Description
Symfony version(s) affected
6.4
Description
When you have retrieved a multipart form that has a type="file" and do not not send a file back when submitting the form the code fails at
https://github.com/symfony/symfony/blob/6.4/src/Symfony/Component/Mime/Part/TextPart.php#L149
How to reproduce
I am sorry that I did not write PHP code to reproduce nor did I figure out your unit test framework to submit a unit test. Please forgive me and note that I have been a long-time sponsor of the project :)
Note that I am using this through several layers of abstraction - Guzzle, and my own abstration that I built on top of that - so I don't really know how to exercise mime
directly to cause this, but submitting the following form that should reproduce the problem is as follows:
<form method="post" enctype="multipart/form-data">
<textarea name="text" cols="40" rows="10">
<input type="file" name="picture">
<input type="submit" value="Submit">
</form>
Retrieve the form or set up the form, set text
and ignore picture
, then submit the form (or perhaps just tell mime
to serialize the form in preparation for submission) - TextPart.php fails in line 149.
I wish I knew more about how my stack works top to bottom so I could give you a cool unit test - but alas this is the best I can do. Thanks for all you do.
Possible Solution
I have a copy of the code and was able to bypass the problem with the following quite imperfect workaround in the case where the file path is null.

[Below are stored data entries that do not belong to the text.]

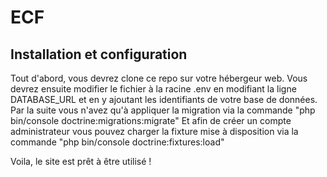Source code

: ﻿# ECF

## Installation et configuration

Tout d'abord, vous devrez clone ce repo sur votre hébergeur web.
Vous devrez ensuite modifier le fichier à la racine .env en modifiant la ligne DATABASE_URL et en y ajoutant les identifiants de votre base de données.
Par la suite vous n'avez qu'à appliquer la migration via la commande "php bin/console doctrine:migrations:migrate"
Et afin de créer un compte administrateur vous pouvez charger la fixture mise à disposition via la commande "php bin/console doctrine:fixtures:load"

Voila, le site est prêt à être utilisé !
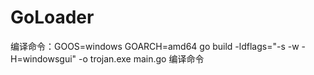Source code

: # GoLoader

编译命令：GOOS=windows GOARCH=amd64 go build -ldflags="-s -w -H=windowsgui" -o trojan.exe main.go  编译命令
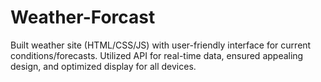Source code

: # Weather-Forcast
Built weather site (HTML/CSS/JS) with user-friendly interface for current conditions/forecasts. Utilized API for real-time data, ensured appealing design, and optimized display for all devices.

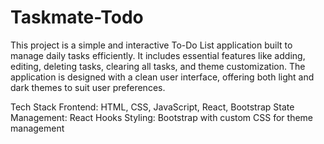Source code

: # Taskmate-Todo
This project is a simple and interactive To-Do List application built to manage daily tasks efficiently. It includes essential features like adding, editing, deleting tasks, clearing all tasks, and theme customization. The application is designed with a clean user interface, offering both light and dark themes to suit user preferences.

Tech Stack
Frontend: HTML, CSS, JavaScript, React, Bootstrap
State Management: React Hooks
Styling: Bootstrap with custom CSS for theme management
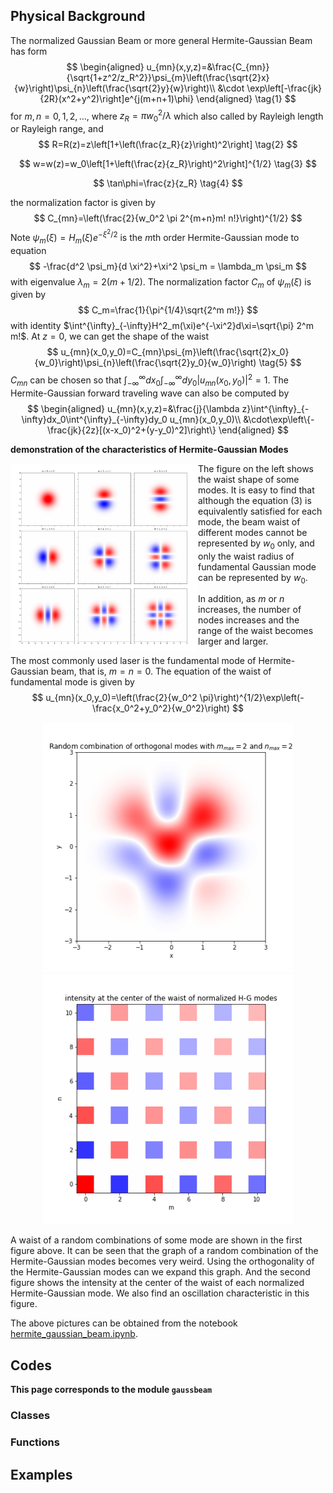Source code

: ## Physical Background

The normalized Gaussian Beam or more general Hermite-Gaussian Beam has form
$$
\begin{aligned}
u_{mn}(x,y,z)=&\frac{C_{mn}}{\sqrt{1+z^2/z_R^2}}\psi_{m}\left(\frac{\sqrt{2}x}{w}\right)\psi_{n}\left(\frac{\sqrt{2}y}{w}\right)\\
&\cdot \exp\left[-\frac{jk}{2R}(x^2+y^2)\right]e^{j(m+n+1)\phi}
\end{aligned} \tag{1}
$$
for $m,n=0,1,2,\dots$, where $z_R=\pi w_0^2/\lambda$ which also called by Rayleigh length or Rayleigh range, and
$$
R=R(z)=z\left[1+\left(\frac{z_R}{z}\right)^2\right] \tag{2}
$$

$$
w=w(z)=w_0\left[1+\left(\frac{z}{z_R}\right)^2\right]^{1/2} \tag{3}
$$

$$
\tan\phi=\frac{z}{z_R} \tag{4}
$$

the normalization factor is given by
$$
C_{mn}=\left(\frac{2}{w_0^2 \pi 2^{m+n}m! n!}\right)^{1/2}
$$
Note $\psi_m(\xi)=H_m(\xi)e^{-\xi^2/2}$ is the $m$th order Hermite-Gaussian mode to equation
$$
-\frac{d^2 \psi_m}{d \xi^2}+\xi^2 \psi_m = \lambda_m \psi_m
$$
with eigenvalue $\lambda_m=2(m+1/2)$. The normalization factor $C_m$ of $\psi_m(\xi)$ is given by
$$
C_m=\frac{1}{\pi^{1/4}\sqrt{2^m m!}}
$$
with identity $\int^{\infty}_{-\infty}H^2_m(\xi)e^{-\xi^2}d\xi=\sqrt{\pi} 2^m m!$. At $z=0$, we can get the shape of the waist
$$
u_{mn}(x_0,y_0)=C_{mn}\psi_{m}\left(\frac{\sqrt{2}x_0}{w_0}\right)\psi_{n}\left(\frac{\sqrt{2}y_0}{w_0}\right) \tag{5}
$$
$C_{mn}$ can be chosen so that $\int^{\infty}_{-\infty}dx_0 \int^{\infty}_{-\infty}dy_0 |u_{mn}(x_0,y_0)|^2=1$. The Hermite-Gaussian forward traveling wave can also be computed by
$$
\begin{aligned}
u_{mn}(x,y,z)=&\frac{j}{\lambda z}\int^{\infty}_{-\infty}dx_0\int^{\infty}_{-\infty}dy_0 u_{mn}(x_0,y_0)\\
&\cdot\exp\left\{-\frac{jk}{2z}[(x-x_0)^2+(y-y_0)^2]\right\}
\end{aligned}
$$

**demonstration of the characteristics of Hermite-Gaussian Modes**

<div><img src="_assets/pics/note_res/waist_of_hermite_gaussian_modes.png" alt="waist_of_hermite_gaussian_modes" style="float:left; height:300px;"></div>

The figure on the left shows the waist shape of some modes. It is easy to find that although the equation (3) is equivalently satisfied for each mode, the beam waist of different modes cannot be represented by $w_0$ only, and only the waist radius of fundamental Gaussian mode can be represented by $w_0$.

In addition, as $m$ or $n$ increases, the number of nodes increases and the range of the waist becomes larger and larger. 

The most commonly used laser is the fundamental mode of Hermite-Gaussian beam, that is, $m=n=0$. The equation of the waist of fundamental mode is given by
$$
u_{mn}(x_0,y_0)=\left(\frac{2}{w_0^2 \pi}\right)^{1/2}\exp\left(-\frac{x_0^2+y_0^2}{w_0^2}\right)
$$


<div style="clear: both"></div>

<div style="text-align:center"><img src="_assets/pics/note_res/random_comb_hermite_gaussian.png" alt="random_comb_hermite_gaussian" style="height:400px;"><img src="_assets/pics/note_res/intensity_center_waist_normalized_hg.png" alt="intensity_center_waist_normalized_hg" style="height:400px;"></div>

A waist of a random combinations of some mode are shown in the first figure above. It can be seen that the graph of a random combination of the Hermite-Gaussian modes becomes very weird. Using the orthogonality of the Hermite-Gaussian modes can we expand this graph. And the second figure shows the intensity at the center of the waist of each normalized Hermite-Gaussian mode. We also find an oscillation characteristic in this figure.

The above pictures can be obtained from the notebook [hermite_gaussian_beam.ipynb](_assets/notes/hermite_gaussian_beam.ipynb ':ignore :class=download').

## Codes

**This page corresponds to the module `gaussbeam`**

### Classes



### Functions





## Examples

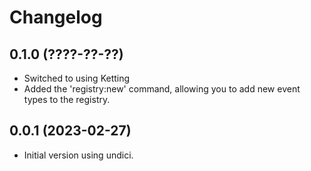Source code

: Changelog
=========

0.1.0 (????-??-??)
------------------

* Switched to using Ketting
* Added the 'registry:new' command, allowing you to add new event types to the
  registry.


0.0.1 (2023-02-27)
------------------

* Initial version using undici.
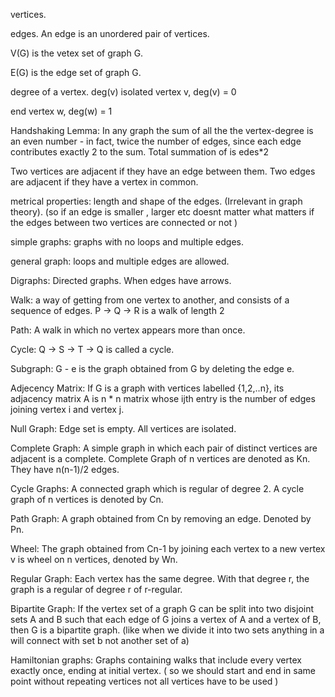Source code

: vertices.

edges. An edge is an unordered pair of vertices.

V(G) is the vetex set of graph G.

E(G) is the edge set of graph G.

degree of a vertex. deg(v)
isolated vertex v, deg(v) = 0

end vertex w, deg(w) = 1

Handshaking Lemma: In any graph the sum of all the the vertex-degree is an even number - in fact, twice the
number of edges, since each edge contributes exactly 2 to the sum.
Total summation of is edes*2

Two vertices are adjacent if they have an edge between them.
Two edges are adjacent if they have a vertex in common.

metrical properties: length and shape of the edges. (Irrelevant in graph theory).
(so if an edge is smaller , larger etc  doesnt matter what matters if the edges between two vertices are connected or not ) 

simple graphs: graphs with no loops and multiple edges.

general graph: loops and multiple edges are allowed.

Digraphs: Directed graphs. When edges have arrows.

Walk: a way of getting from one vertex to another, and consists of a sequence of edges. P -> Q -> R is a
walk of length 2

Path: A walk in which no vertex appears more than once.

Cycle: Q -> S -> T -> Q is called a cycle.

Subgraph: G - e is the graph obtained from G by deleting the edge e.

Adjecency Matrix:
If G is a graph with vertices labelled {1,2,..n}, its adjacency matrix A is n * n matrix whose
ijth entry is the number of edges joining vertex i and vertex j.

Null Graph: Edge set is empty. All vertices are isolated.

Complete Graph: A simple graph in which each pair of distinct vertices are adjacent is a complete.
Complete Graph of n vertices are denoted as Kn. They have n(n-1)/2 edges.

Cycle Graphs: A connected graph which is regular of degree 2. A cycle graph of n vertices is denoted
by Cn.

Path Graph: A graph obtained from Cn by removing an edge. Denoted by Pn.

Wheel: The graph obtained from Cn-1 by joining each vertex to a new vertex v is wheel on n vertices,
denoted by Wn.

Regular Graph: Each vertex has the same degree. With that degree r, the graph is a regular of degree r
of r-regular.

Bipartite Graph: If the vertex set of a graph G can be split into two disjoint sets A and B such that
each edge of G joins a vertex of A and a vertex of B, then G is a bipartite graph.
(like when we divide it into two sets anything in a will connect with set b not another set of a)


Hamiltonian graphs: Graphs containing walks that include every vertex exactly once, ending at
initial vertex. ( so we should start and end in same point without repeating vertices not all vertices have to be used )
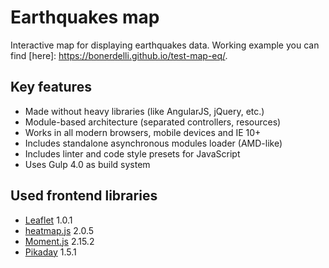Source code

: Earthquakes map
===============

Interactive map for displaying earthquakes data.
Working example you can find [here]: https://bonerdelli.github.io/test-map-eq/.

Key features
------------

* Made without heavy libraries (like AngularJS, jQuery, etc.)
* Module-based architecture (separated controllers, resources)
* Works in all modern browsers, mobile devices and IE 10+
* Includes standalone asynchronous modules loader (AMD-like)
* Includes linter and code style presets for JavaScript
* Uses Gulp 4.0 as build system

Used frontend libraries
-----------------------

* [Leaflet] 1.0.1
* [heatmap.js] 2.0.5
* [Moment.js] 2.15.2
* [Pikaday] 1.5.1

[Leaflet]: https://github.com/Leaflet/Leaflet
[heatmap.js]: https://github.com/pa7/heatmap.js
[Moment.js]: https://github.com/moment/moment/
[Pikaday]: https://github.com/dbushell/Pikaday
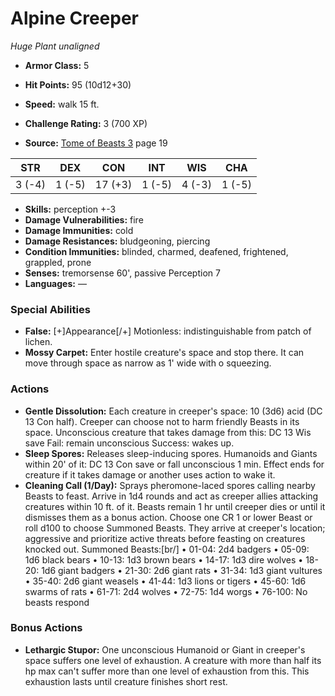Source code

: # Alpine Creeper

*Huge* *Plant* *unaligned*

- **Armor Class:** 5
- **Hit Points:** 95 (10d12+30)
- **Speed:** walk 15 ft.

- **Challenge Rating:** 3 (700 XP)
- **Source:** [Tome of Beasts 3](https://koboldpress.com/kpstore/product/tome-of-beasts-3-for-5th-edition/) page 19

| STR | DEX | CON | INT | WIS | CHA |
| --- | --- | --- | --- | --- | --- |
| 3 (-4) | 1 (-5) | 17 (+3) | 1 (-5) | 4 (-3) | 1 (-5) |

- **Skills:** perception +-3
- **Damage Vulnerabilities:** fire
- **Damage Immunities:** cold
- **Damage Resistances:** bludgeoning, piercing
- **Condition Immunities:** blinded, charmed, deafened, frightened, grappled, prone
- **Senses:** tremorsense 60', passive Perception 7
- **Languages:** —

### Special Abilities

- **False:** [+]Appearance[/+] Motionless: indistinguishable from patch of lichen.
- **Mossy Carpet:** Enter hostile creature's space and stop there. It can move through space as narrow as 1' wide with o squeezing.

### Actions

- **Gentle Dissolution:** Each creature in creeper's space: 10 (3d6) acid (DC 13 Con half). Creeper can choose not to harm friendly Beasts in its space. Unconscious creature that takes damage from this: DC 13 Wis save Fail: remain unconscious Success: wakes up.
- **Sleep Spores:** Releases sleep-inducing spores. Humanoids and Giants within 20' of it: DC 13 Con save or fall unconscious 1 min. Effect ends for creature if it takes damage or another uses action to wake it.
- **Cleaning Call (1/Day):** Sprays pheromone-laced spores calling nearby Beasts to feast. Arrive in 1d4 rounds and act as creeper allies attacking creatures within 10 ft. of it. Beasts remain 1 hr until creeper dies or until it dismisses them as a bonus action. Choose one CR 1 or lower Beast or roll d100 to choose Summoned Beasts. They arrive at creeper's location; aggressive and prioritize active threats before feasting on creatures knocked out. Summoned Beasts:[br/] • 01-04: 2d4 badgers • 05-09: 1d6 black bears • 10-13: 1d3 brown bears • 14-17: 1d3 dire wolves • 18-20: 1d6 giant badgers • 21-30: 2d6 giant rats  • 31-34: 1d3 giant vultures • 35-40: 2d6 giant weasels • 41-44: 1d3 lions or tigers • 45-60: 1d6 swarms of rats • 61-71: 2d4 wolves • 72-75: 1d4 worgs • 76-100: No beasts respond

### Bonus Actions

- **Lethargic Stupor:** One unconscious Humanoid or Giant in creeper's space suffers one level of exhaustion. A creature with more than half its hp max can't suffer more than one level of exhaustion from this. This exhaustion lasts until creature finishes short rest.


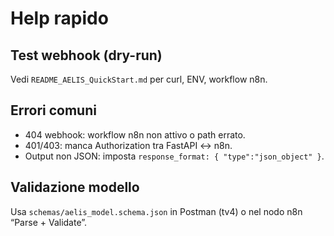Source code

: # Help rapido

## Test webhook (dry-run)
Vedi `README_AELIS_QuickStart.md` per curl, ENV, workflow n8n.

## Errori comuni
- 404 webhook: workflow n8n non attivo o path errato.
- 401/403: manca Authorization tra FastAPI ↔ n8n.
- Output non JSON: imposta `response_format: { "type":"json_object" }`.

## Validazione modello
Usa `schemas/aelis_model.schema.json` in Postman (tv4) o nel nodo n8n “Parse + Validate”.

This is not at all my recommended fix - it was just enough of a fix for my extremely limited use case that shows that (a) there is a series of calls that can lead to the the body path being null and (b) if you handle null things work better. I tried to trace the code upwards to make a smarter fix - but it was a morass of generators and magic yields that was difficult for me to lock down. I wish I could have yielded null
or something other than a blank string - but that worked well enough for me for now.
Additional Context
Thanks in advance - love the work your are doing to bring the PHP framework world together. The fewer dependencies we have and the more professionally maintained those dependencies are - the better life is in PHP world.
Happy to be a long-time sponsor of this project. -- Chuck
P.S. Don't judge me too much putting the vendor folder in github :) You have no idea how scary it is to type composer update
at the moment that my adopters are installing my software. As painful as my approach is, I know what they are running and know exactly what version of every dependency they are running. I can extensively test exactly one set of dependency versions than then hand it to my adopters who just do a git pull
:) And it also lets me patch around a bug in a dependency and move my adopting community forward.